The Mariinsky Theatre’s tour of the USA continues. The ballet Raymonda has been called a “living masterpiece” by the press, a series of performances having taken place in Costa Mesa in California.
American audiences are much more familiar with highlights from Raymonda than with the full-length ballet At American Ballet Theatre over the years the repertoire has seen the inclusion of the Hungarian Grand Pas and the divertissements from Acts II and III. However, the three-act plot of the ballet production by the Mariinsky Theatre has been seen by many journalists for the first time. The columnist of The Orange Country Register wrote: “The Mariinsky’s Raymonda, restaged in 1948 with additions from Konstantin Sergeyev and Fyodor Lopukhov, is pure vintage ballet, shuttered for decades at a time, rarely toured in its entirety to Western audiences, unchanged in design for 60-plus years now. Yet thanks to outstanding performances by the Mariinsky Ballet and Orchestra, it transcends anachronisms.”

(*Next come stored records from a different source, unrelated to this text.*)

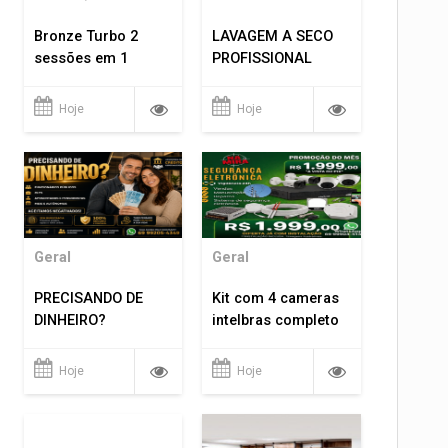
Bronze Turbo 2
LAVAGEM A SECO
sessões em 1
PROFISSIONAL
Hoje
Hoje
Geral
Geral
PRECISANDO DE
Kit com 4 cameras
DINHEIRO?
intelbras completo
Hoje
Hoje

According to the columnist of The Los Angeles Times, there was “Petipa’s scenes of symmetrical magic for the corps de ballet” embodied in “ those near-perfect rows of Mariinsky men and women, whose heads, shoulders, arms, fingers and toes are all placed neatly, specifically and simultaneously in intertwining groupings that translate to poetry.”
Critics were enchanted by Viktoria Tereshkina’s technical perfection. The reviewer for the portal Dancetabs was captivated by her variations in Act II with her “precise diagonal of développés” and “perfectly-spaced changements hopped en pointe” as well as her piano-like variation of the Hungarian Grand Pas, in which the ballerina appeared “seductive, mesmerizing and haughty.” The reviewer of The Orange Country Register noted that “Tereshkina demonstrated the waves of security and fragility that pulse with Raymonda’s changing moods”, going on to state that the ballerina was “Mona Lisa come to life – enigmatic, alive, and so singular”, making the audience feel that “a still reverence feels more apt when standing before a museum masterpiece.”
Critics have praised Vladimir Shklyarov’s “high elevation and ardent manner.” A vital element of theatricality, in the words of the critic of Dancetabs, came with Konstantin Zverev’s performance as Abderakhman. The reviewer of The Los Angeles Times admired Kristina Shapran and Renata Shakirova as Raymonda’s friends, while Dancetabs commented on the success of Yekaterina Ivannikova in the variation and Anastasia Petushkova in the Spanish Panaderos.
And every publication was unanimous in their opinions of the Mariinsky Orchestra, from which conductor “Gavriel Heine elicited opulent sound” (The Los Angeles Times).